Carolyn McCarthy was a Long Island nurse and housewife in December 1993 when she suddenly became the face of gun violence victims everywhere after her husband Dennis was killed and son Kevin wounded in a mass shooting on a commuter train leaving New York City.
Two decades later, McCarthy is retiring from Congress — where she was first elected as the quintessential citizen legislator vowing to bring an end to such tragedies.

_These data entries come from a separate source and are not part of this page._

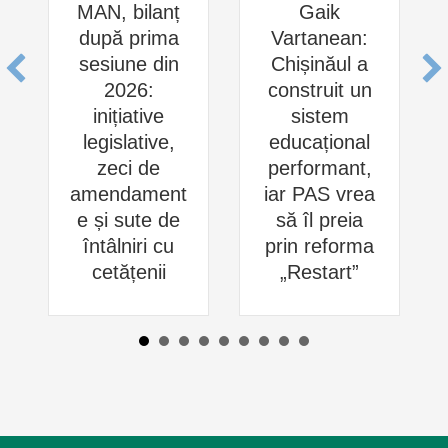
MAN, bilanț
Gaik
după prima
Vartanean:
sesiune din
Chișinăul a
2026:
construit un
inițiative
sistem
legislative,
educațional
zeci de
performant,
amendament
iar PAS vrea
e și sute de
să îl preia
întâlniri cu
prin reforma
cetățenii
„Restart”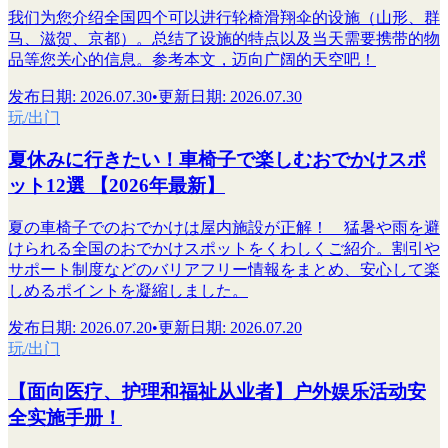
我们为您介绍全国四个可以进行轮椅滑翔伞的设施（山形、群
马、滋贺、京都）。总结了设施的特点以及当天需要携带的物
品等您关心的信息。参考本文，迈向广阔的天空吧！
发布日期
:
2026.07.30
•
更新日期
:
2026.07.30
玩/出门
夏休みに行きたい！車椅子で楽しむおでかけスポ
ット12選 【2026年最新】
夏の車椅子でのおでかけは屋内施設が正解！ 猛暑や雨を避
けられる全国のおでかけスポットをくわしくご紹介。割引や
サポート制度などのバリアフリー情報をまとめ、安心して楽
しめるポイントを凝縮しました。
发布日期
:
2026.07.20
•
更新日期
:
2026.07.20
玩/出门
【面向医疗、护理和福祉从业者】户外娱乐活动安
全实施手册！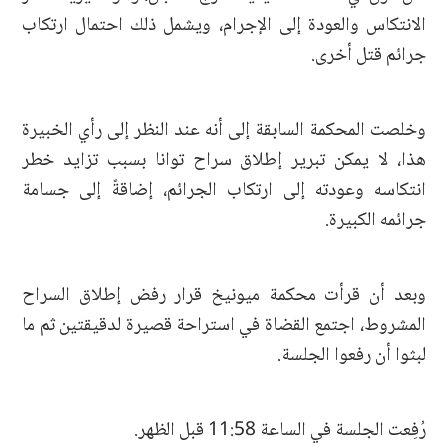
الانتكاس والعودة إلى الإجرام، ويشمل ذلك احتمال ارتكاب
جرائم قتل أخرى.
وخلصت المحكمة السابقة إلى أنه عند النظر إلى رأي الخبيرة
هذا، لا يمكن تبرير إطلاق سراح توانا بسبب تزايد خطر
انتكاسه وعودته إلى ارتكاب الجرائم، إضاقةً إلى جسامة
جرائمه الكبيرة.
وبعد أن قرأت محكمة ميونيخ قرار رفض إطلاق السراح
المشروط، اجتمع القضاة في استراحة قصيرة لدقيقتين ثم ما
لبثوا أن رفعوا الجلسة.
رُفِعت الجلسة في الساعة 11:58 قبل الظهر.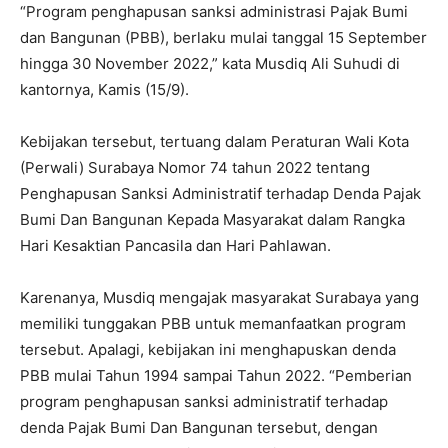
“Program penghapusan sanksi administrasi Pajak Bumi
dan Bangunan (PBB), berlaku mulai tanggal 15 September
hingga 30 November 2022,” kata Musdiq Ali Suhudi di
kantornya, Kamis (15/9).
Kebijakan tersebut, tertuang dalam Peraturan Wali Kota
(Perwali) Surabaya Nomor 74 tahun 2022 tentang
Penghapusan Sanksi Administratif terhadap Denda Pajak
Bumi Dan Bangunan Kepada Masyarakat dalam Rangka
Hari Kesaktian Pancasila dan Hari Pahlawan.
Karenanya, Musdiq mengajak masyarakat Surabaya yang
memiliki tunggakan PBB untuk memanfaatkan program
tersebut. Apalagi, kebijakan ini menghapuskan denda
PBB mulai Tahun 1994 sampai Tahun 2022. “Pemberian
program penghapusan sanksi administratif terhadap
denda Pajak Bumi Dan Bangunan tersebut, dengan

Despite a litany of subsequent massacres since she took office in 1997 — at Columbine High School, in a Colorado movie theater, on the campus of Virginia Tech, inside Sandy Hook Elementary School and others — the now well-seasoned politician argues her tenure in Washington has been worthwhile even if she didn't accomplish all she set out to do.
"I think that having a voice there, my voice, added to what myself, my family and the other Long Island families went through," McCarthy says with a warm Irish smile at the dining room table in the same modest suburban home where she raised her family. "That did make a difference. ... Sometimes that's all you're going to get."

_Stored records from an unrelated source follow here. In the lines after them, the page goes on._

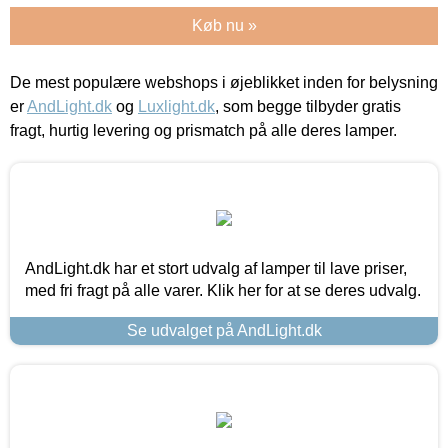
Køb nu »
De mest populære webshops i øjeblikket inden for belysning
er
AndLight.dk
og
Luxlight.dk
, som begge tilbyder gratis
fragt, hurtig levering og prismatch på alle deres lamper.
AndLight.dk har et stort udvalg af lamper til lave priser,
med fri fragt på alle varer. Klik her for at se deres udvalg.
Se udvalget på AndLight.dk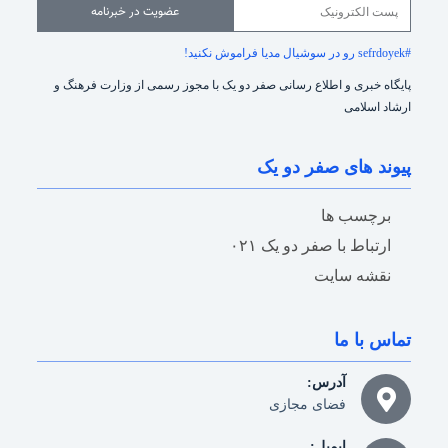
عضویت در خبرنامه
#sefrdoyek رو در سوشیال مدیا فراموش نکنید!
پایگاه خبری و اطلاع رسانی صفر دو یک با مجوز رسمی از وزارت فرهنگ و
ارشاد اسلامی
پیوند های صفر دو یک
برچسب ها
ارتباط با صفر دو یک ۰۲۱
نقشه سایت
تماس با ما
آدرس:
فضای مجازی
ایمیل: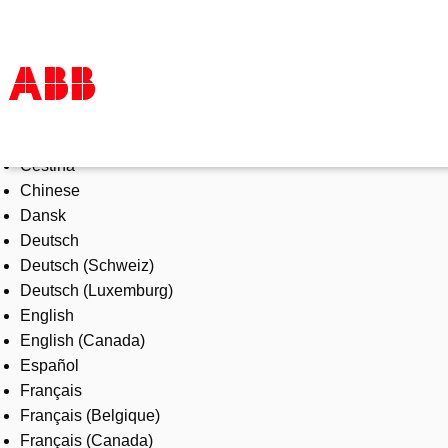
Select Language
Products & Solutions
Čeština
Industries
Chinese
Services
Dansk
About us
Deutsch
Where to buy
Deutsch (Schweiz)
Contact us
Deutsch (Luxemburg)
Careers
English
English (Canada)
Español
Français
Français (Belgique)
Français (Canada)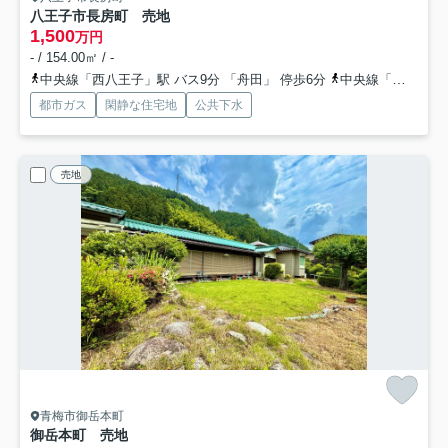
八王子市長房町 売地
1,500
万円
- / 154.00㎡ / -
中央線「西八王子」駅 バス9分 「舟田」 停歩6分
中央線「西八王子」駅 徒歩25分
都市ガス
閑静な住宅地
公共下水
売地
青梅市御岳本町
御岳本町 売地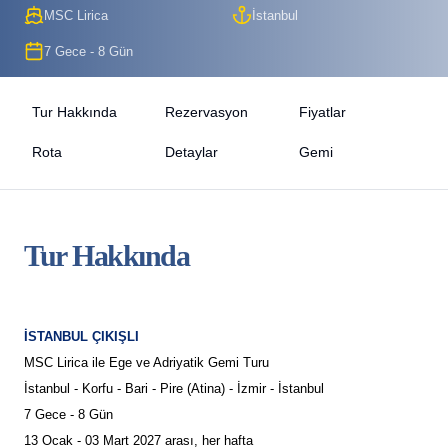
MSC Lirica
İstanbul
7 Gece - 8 Gün
Tur Hakkında
Rezervasyon
Fiyatlar
Rota
Detaylar
Gemi
Tur Hakkında
İSTANBUL ÇIKIŞLI
MSC Lirica ile Ege ve Adriyatik Gemi Turu
İstanbul - Korfu - Bari - Pire (Atina) - İzmir - İstanbul
7 Gece - 8 Gün
13 Ocak - 03 Mart 2027 arası, her hafta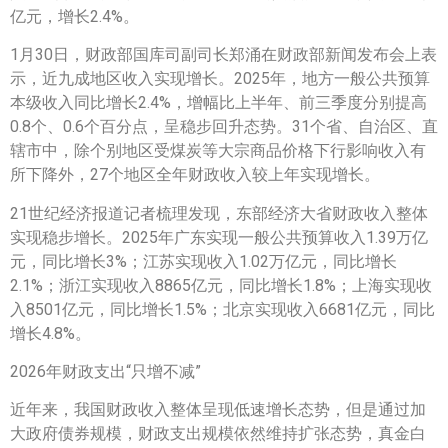
亿元，增长2.4%。
1月30日，财政部国库司副司长郑涌在财政部新闻发布会上表
示，近九成地区收入实现增长。2025年，地方一般公共预算
本级收入同比增长2.4%，增幅比上半年、前三季度分别提高
0.8个、0.6个百分点，呈稳步回升态势。31个省、自治区、直
辖市中，除个别地区受煤炭等大宗商品价格下行影响收入有
所下降外，27个地区全年财政收入较上年实现增长。
21世纪经济报道记者梳理发现，东部经济大省财政收入整体
实现稳步增长。2025年广东实现一般公共预算收入1.39万亿
元，同比增长3%；江苏实现收入1.02万亿元，同比增长
2.1%；浙江实现收入8865亿元，同比增长1.8%；上海实现收
入8501亿元，同比增长1.5%；北京实现收入6681亿元，同比
增长4.8%。
2026年财政支出“只增不减”
近年来，我国财政收入整体呈现低速增长态势，但是通过加
大政府债券规模，财政支出规模依然维持扩张态势，真金白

McCarthy points to one gun control measure she successfully saw to fruition — a bill signed by President George W. Bush in the aftermath of the Virginia Tech massacre designed to prevent criminals and the mentally ill from buying guns. She sponsored the bill after a deranged man shot and killed a priest on the altar while celebrating Mass in a church in her district.
Despite a lack of legislative success in Washington, McCarthy says she is buoyed by movements in several states to have voters decide on tightening background checks for buying firearms.

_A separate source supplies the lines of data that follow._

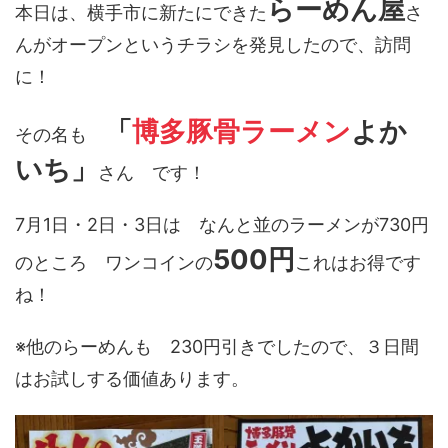
らーめん屋
本日は、横手市に新たにできた
さ
んがオープンというチラシを発見したので、訪問
に！
「
博多豚骨ラーメン
よか
その名も
いち」
さん です！
7月1日・2日・3日は なんと並のラーメンが730円
500円
のところ ワンコインの
これはお得です
ね！
※他のらーめんも 230円引きでしたので、３日間
はお試しする価値あります。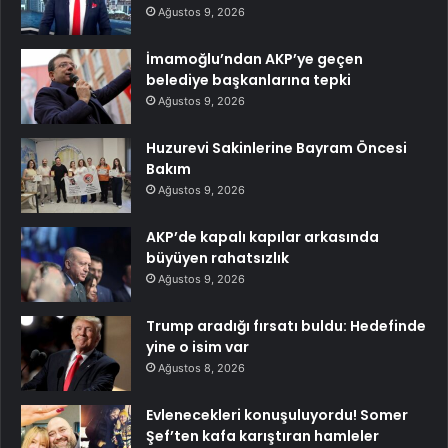
Ağustos 9, 2026
İmamoğlu’ndan AKP’ye geçen
belediye başkanlarına tepki
Ağustos 9, 2026
Huzurevi Sakinlerine Bayram Öncesi
Bakım
Ağustos 9, 2026
AKP’de kapalı kapılar arkasında
büyüyen rahatsızlık
Ağustos 9, 2026
Trump aradığı fırsatı buldu: Hedefinde
yine o isim var
Ağustos 8, 2026
Evlenecekleri konuşuluyordu! Somer
Şef’ten kafa karıştıran hamleler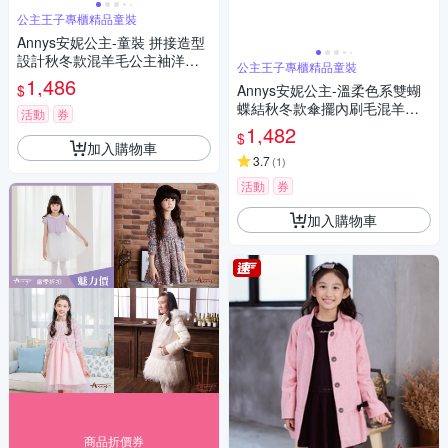
公主王子專櫃精品童裝
Annys安妮公主-童裝 拼接造型
設計秋冬款混羊毛公主袖洋裝*
公主王子專櫃精品童裝
2612粉紅
1,486
$
Annys安妮公主-溫柔色系雙蝴
蝶結秋冬款傘擺內刷毛混羊毛
活動
券
大衣*9670水藍
1,482
$
加入購物車
3.7
(
1
)
活動
券
加入購物車
商品折價券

"So if the legislators aren't going to do it, the people are going to vote on it," she said. "The work that I've done, maybe that didn't show a lot of bills getting passed, but I certainly have spent the time educating people."
McCarthy, who turns 71 next month, did not seek a 10th term after being diagnosed with lung cancer. After months of chemotherapy and radiation treatments, McCarthy feels the best she has in years and concedes that sitting out a grueling re-election campaign helped.
"I'm doing great," she declared, confessing she had initial second-thoughts about retirement. "I'm going, 'Gee, I feel really good. Maybe I will run again.' Of course, my family goes, 'No! No, not going to happen,' and they were right."
Outspoken Republican Rep. Peter King, whose district borders McCarthy's, said despite different political viewpoints, he has gotten along well with his Democratic counterpart; he backs her stance on background checks.
"She put a human face on the tragedy of gun violence," he said. "She took it from the abstract and made it real. And she did not make her case looking for sympathy. She was never feeling sorry for herself."
Dan Gross, the president of the Brady Campaign and Center to Prevent Gun Violence, first met McCarthy when she visited his family in 1997 after his brother was wounded in a shooting at the Empire State Building.
"She came to offer the love and support of a wife and mother who had been through that. I think that says as much as anything about what Carolyn McCarthy has been as a leader."
Gross is adamant there is no reason to be defensive about McCarthy's gun-control legacy.
"She kept the issue alive and kept a vitally important conversation going at a time when it wasn't popular," he said. "Things are setting up well to achieve historic success and we would not be in this position today if not for the work Carolyn McCarthy has done in the last 18 years."
After nine terms, McCarthy is known as the "gun lady" of Capitol Hill; hardly the amateur lawmaker who first arrived in 1997. She is saddened by the vitriol that has enveloped Washington. "Now it seems personal," she lamented. She recently chastised a freshman lawmaker for bickering over a piece of legislation.
"I said there's no such thing as a perfect bill. You're going to be voting on technical changes for as long as you're here and I just felt like a schoolteacher."
Lawrence Levy of the National Center for Suburban Studies at Hofstra University said it is unfair to judge McCarthy as a single-issue politician. "Over the years she broadened her work — in health care, the environment and other quality-of-life issues. She has absolutely nothing to apologize for about her career."
In retirement, McCarthy says she looks forward to continuing to be a doting grandmother to the two children born to her son, who doctors initially feared might not survive the Dec. 7, 1993, shooting that killed six and wounded 19.
McCarthy also intends to do some teaching at local Long Island universities, but has little appetite to write a book as so many other former politicians have done.
"If I did a book — I just can't see myself doing it — it would have nothing to do with Congress," she said. "It would maybe talk inspirational on how people have strength in them they don't know about until it calls upon them to have it."